Au début des années 1980, il avait été pris comme habitude de prescrire des antiarythmiques de classe 1c aux patients qui présentent de nombreuses extrasystoles ventriculaires (ESV) après un infarctus du myocarde, dans le but de prévenir la mort subite. Le raisonnement partait de la constatation que la fréquence des ESV était corrélée avec le risque de mort subite et que les antiarythmiques de classe 1c réduisaient drastiquement les ESV. Cette pratique a été établie sans preuve de la prévention réelle de la mort subite. Ce n’est qu’au bout de 10 ans qu’un essai de mortalité a été entrepris (alors qu’il aurait dû l’être avant l’établissement de cette pratique thérapeutique). Au lieu de confirmer la prévention des morts subites, cet essai [43] a montré une multiplication par 3 de la mortalité chez les patients traités.


Une des raisons pouvant expliquer pourquoi des effets pharmacologiques prometteurs ne débouchent pas toujours sur un bénéfice clinique réside aussi dans les limites des études in vitro et des études cliniques préliminaires. Il est connu que les modèles animaux ou cellulaires peuvent ne pas être prédictifs de ce qui se passe chez l’Homme. Les études précliniques et cliniques précoces souffrent aussi fréquemment de lacunes méthodologiques majeures. De plus, un biais de publication ou de « selective reporting » des résultats peut distordre complètement la perception de la réalité de l’effet du traitement en raison de la publication sélective et exclusive des résultats faussement positifs [44 , 45] (cf. section 3.2). Les raisonnements qui extrapolent le bénéfice à partir de l’effet sont aussi parfois trop simplistes ou optimistes et négligent les problématiques de pharmacocinétique (est-il possible d’atteindre la concentration efficace au niveau du tissu cible ?), d’observance ou de toxicité.
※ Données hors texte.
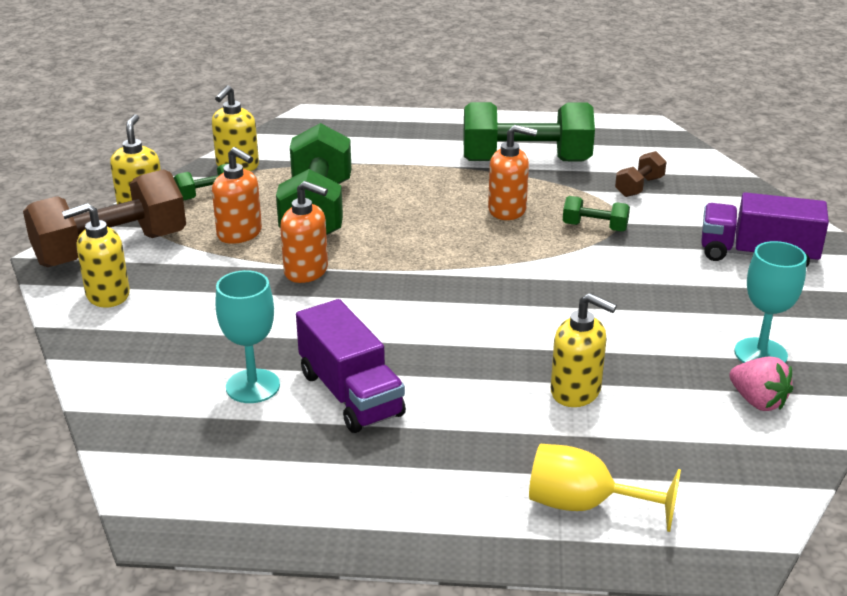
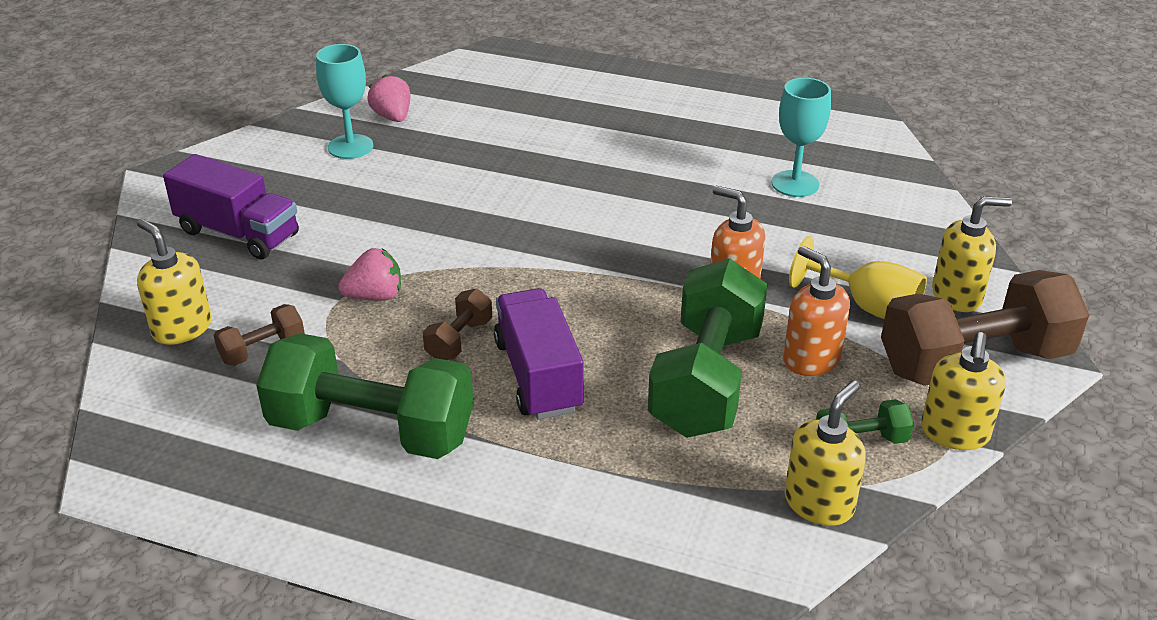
camera: 165 degrees left, 5 degrees up
(350, 394) = (711, 166): purple truck -> purple truck (538, 375)
(507, 210) = (459, 340): orange soap dispenser -> brown dumbbell
(576, 391) = (526, 142): yellow soap dispenser -> yellow soap dispenser (182, 328)
(584, 505) = (570, 82): yellow goblet -> yellow goblet (868, 307)
(594, 227) = (375, 296): green dumbbell -> pink strawberry

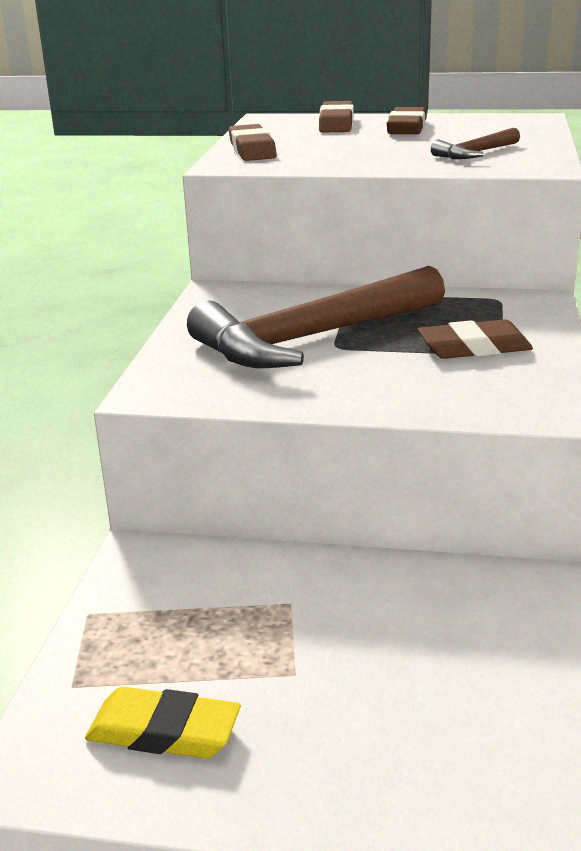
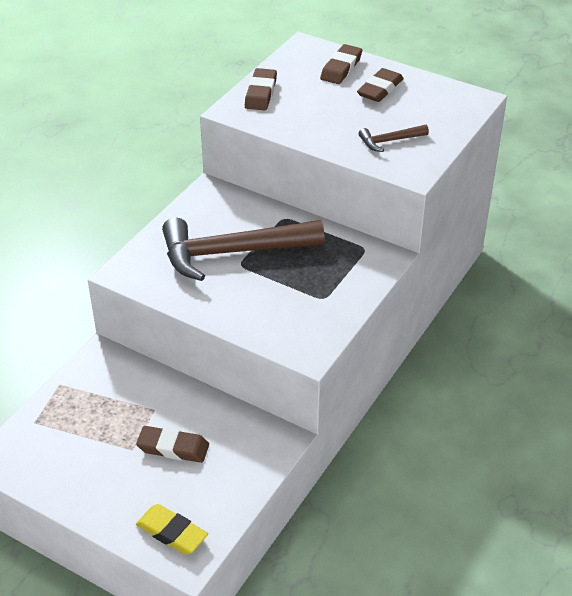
camera: 20 degrees right, 15 degrees up
(164, 731) = (60, 459): yellow eraser -> yellow eraser (172, 533)
(474, 347) = (313, 289): brown eraser -> brown eraser (173, 447)

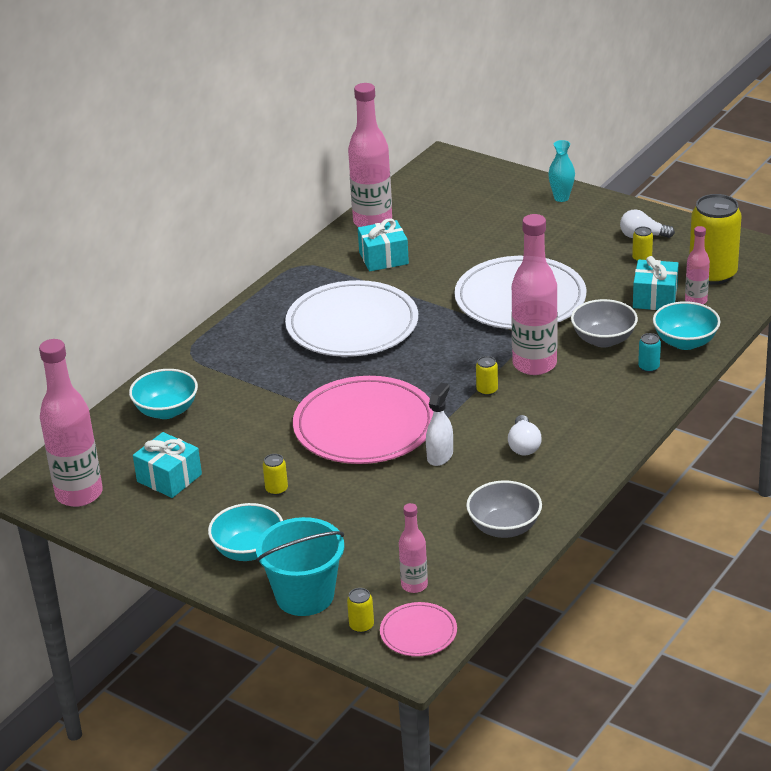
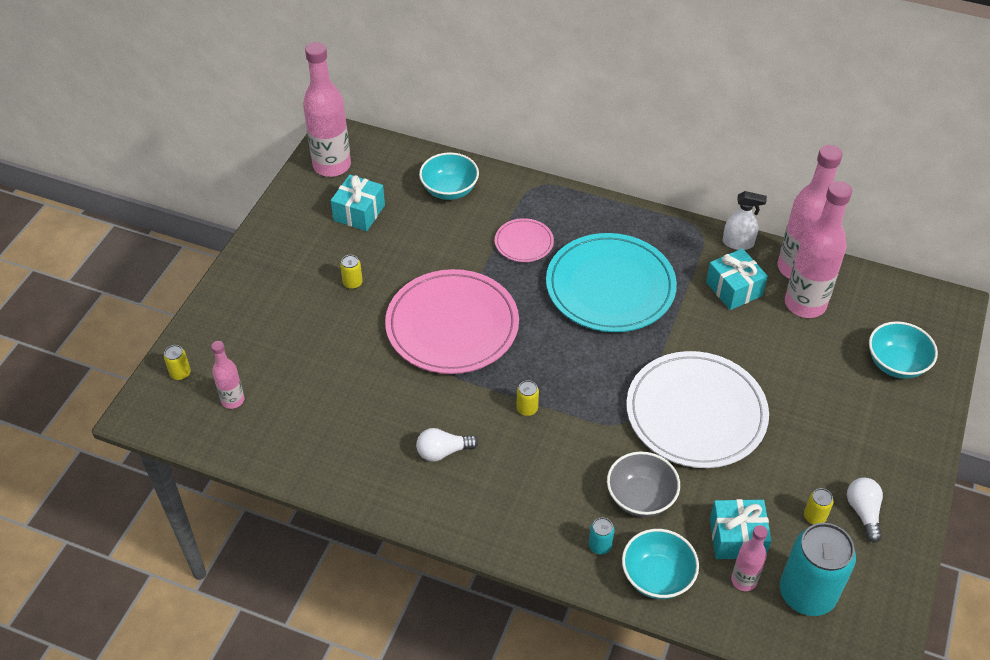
camera: 75 degrees right, 15 degrees up
(248, 550) = (271, 282): turquoise bowl -> turquoise bowl (896, 364)
(305, 596) = (216, 329): turquoise bucket -> none
(352, 324) = (610, 286): white plate -> turquoise plate
(418, 632) = (173, 413): pink plate -> pink plate (524, 242)
(440, 456) = (416, 388): white spray bottle -> white spray bottle (738, 243)
(504, 527) = (317, 454): grey bowl -> none
(534, 364) = (580, 442): pink bottle -> pink bottle (805, 304)
(561, 198) = (914, 422): turquoise vase -> none
(712, 274) = (807, 593): yellow can -> turquoise can

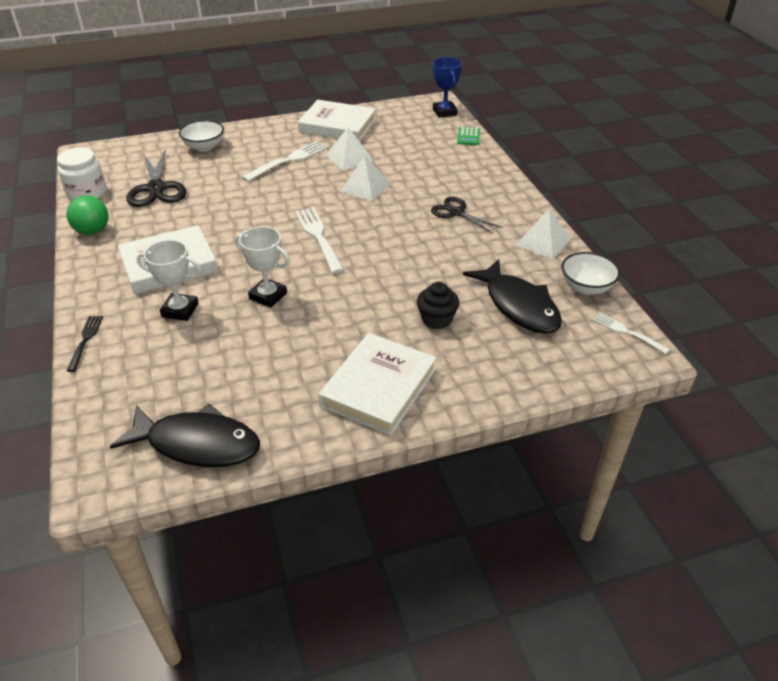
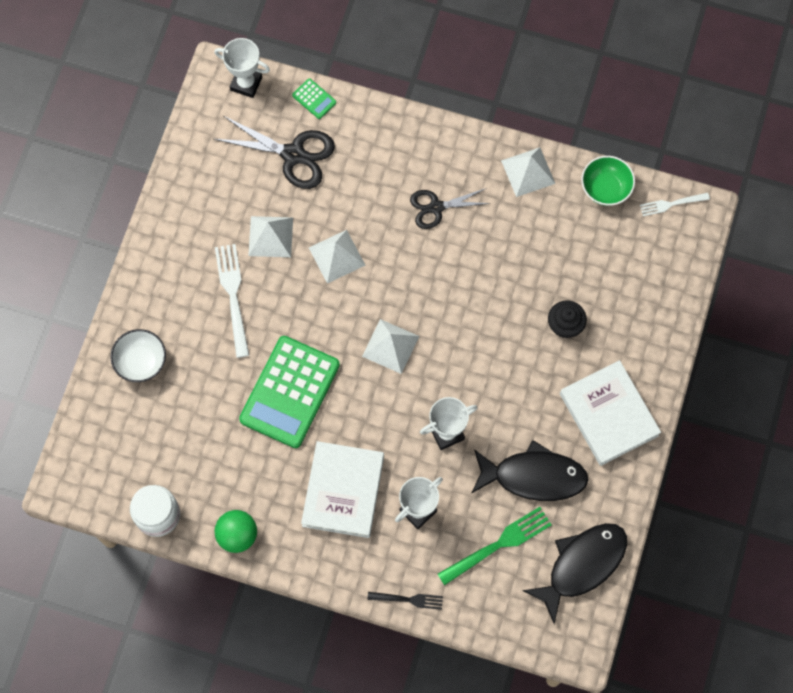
camera: 55 degrees left, 30 degrees up
(85, 340) = (408, 599): black fork -> black fork turned 150 degrees clockwise
(156, 188) = (197, 446): black scissors -> black scissors (294, 154)
(180, 373) = (498, 545): none -> green fork
(235, 209) = (289, 392): none -> green calculator
(318, 237) = (390, 346): white fork -> white pyramid
(337, 125) = (194, 206): white book -> none
(444, 112) = (246, 83): blue trophy -> white trophy
(518, 306) = (591, 255): black fish -> black fish (534, 476)
(586, 287) = (605, 188): white bowl -> green bowl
Dès le début de l’année 2020, l’hydroxychloroquine a été proposée comme traitement dans la COVID-19. L’idée de son potentiel intérêt provenait d’une étude in vitro montrant une activité de cette molécule sur le SARS-CoV2 dans un modèle cellulaire Vero [46] . Ce résultat a ensuite été contredit par une autre étude, réalisée sur des lignées cellulaires de primates plus prédictives de l’action chez l’Homme [47] . De plus il avait été négligé que, compte tenu de la pharmacocinétique très particulière de la molécule, il était impossible d’obtenir la concentration nécessaire dans les conditions de la première étude avec les doses maximales habituellement tolérées. Toutefois, des études cliniques non randomisées, présentant de nombreuses limites méthodologiques, ont été menées, et ont conduit à un usage massif de l’hydroxychloroquine à travers le monde, motivée par la gravité de la maladie et l’absence de thérapeutiques curatrices dans un contexte d’anxiété de la population et de relais médiatiques soutenus. Cependant, les essais randomisés, comme l’étude RECOVERY [48] , n’ont pas permis de mettre en évidence de bénéfice et leur méta-analyse montre même une augmentation de la mortalité [49] . Cet exemple montre que, même dans un contexte d’urgence grave, il n’est pas possible d’envisager un usage compassionnel à large échelle sans preuve, compte tenu des limites des données préliminaires.


Ainsi, ce qui fait qu’un candidat médicament peut être reconnu comme traitement utilisable en pratique clinique, ce n’est par son mécanisme d’action ou son effet pharmacologique, mais bien la démonstration dans un essai clinique fiable, que cet effet se traduise en un bénéfice clinique avéré. L’essai clinique est donc l’élément fondamental qui établit le statut d’un médicament, mais il est parfois perçu comme une simple démarche administrative pour obtenir une AMM (Autorisation de Mise sur le Marché), un élément accessoire et indépendant du raisonnement médical qui conduit à utiliser le médicament. Cette perception est aussi renforcée par la façon dont le médicament est enseigné durant les études médicales ou pharmaceutiques.

L’intérêt du mécanisme d’action se situe en amont de l’utilisation du traitement, au niveau de la recherche de nouvelles pistes thérapeutiques. La pharmacologie du mécanisme d’action permet d’élaborer les hypothèses pour proposer, de manière rationnelle, des candidats médicaments. Ces hypothèses seront ensuite évaluées par la pharmacologie clinique dans l’essai randomisé.